EXERCISE INPUTS
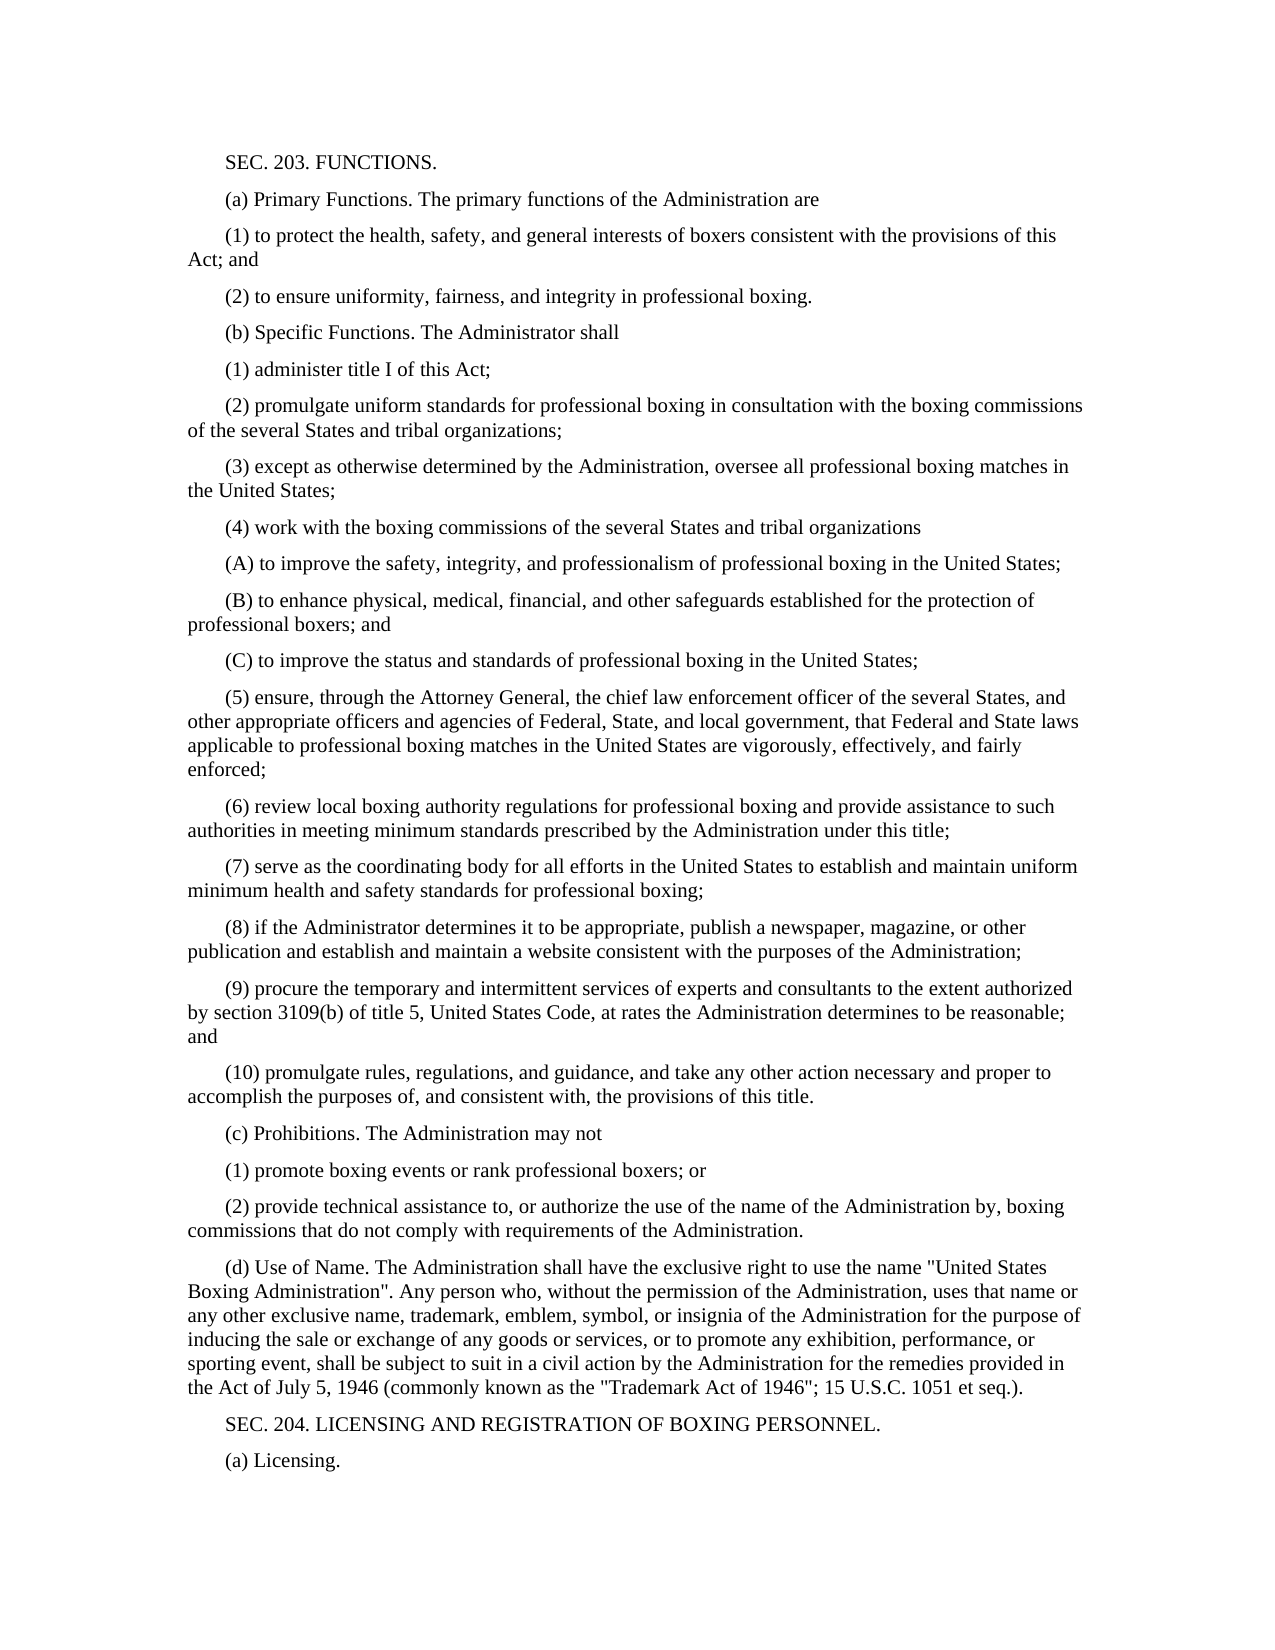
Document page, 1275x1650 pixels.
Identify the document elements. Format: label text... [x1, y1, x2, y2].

---

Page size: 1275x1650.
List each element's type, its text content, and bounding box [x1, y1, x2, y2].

---

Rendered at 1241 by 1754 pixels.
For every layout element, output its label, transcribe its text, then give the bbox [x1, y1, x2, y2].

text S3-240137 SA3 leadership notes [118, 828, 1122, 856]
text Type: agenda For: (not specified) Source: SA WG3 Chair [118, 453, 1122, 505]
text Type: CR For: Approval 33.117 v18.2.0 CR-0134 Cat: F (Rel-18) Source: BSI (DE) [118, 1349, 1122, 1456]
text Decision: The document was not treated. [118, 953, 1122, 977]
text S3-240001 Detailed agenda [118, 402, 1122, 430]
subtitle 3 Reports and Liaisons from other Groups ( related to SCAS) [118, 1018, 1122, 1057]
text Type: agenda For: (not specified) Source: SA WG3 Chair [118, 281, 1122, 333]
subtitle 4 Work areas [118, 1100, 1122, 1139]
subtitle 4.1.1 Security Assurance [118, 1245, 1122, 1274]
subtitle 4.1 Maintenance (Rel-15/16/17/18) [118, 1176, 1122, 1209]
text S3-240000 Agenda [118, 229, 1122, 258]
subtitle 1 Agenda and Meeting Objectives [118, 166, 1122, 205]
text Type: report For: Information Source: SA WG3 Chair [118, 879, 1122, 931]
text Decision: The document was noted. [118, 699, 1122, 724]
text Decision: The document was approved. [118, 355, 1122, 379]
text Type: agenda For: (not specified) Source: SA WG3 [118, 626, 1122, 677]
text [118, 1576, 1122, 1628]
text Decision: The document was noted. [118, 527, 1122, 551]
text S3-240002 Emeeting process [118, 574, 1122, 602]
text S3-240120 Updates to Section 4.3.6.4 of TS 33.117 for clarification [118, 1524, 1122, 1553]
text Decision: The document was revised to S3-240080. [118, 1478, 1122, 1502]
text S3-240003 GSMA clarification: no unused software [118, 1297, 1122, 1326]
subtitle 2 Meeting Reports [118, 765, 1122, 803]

JOB
Taking the records above, retype every line from the one with "Document page, 1275x1650 pixels." down to the one with "Identify the document", exactly and with nothing else.

EXERCISE RESPONSE
Document page, 1275x1650 pixels.
Identify the document elements. Format: label text... [x1, y1, x2, y2].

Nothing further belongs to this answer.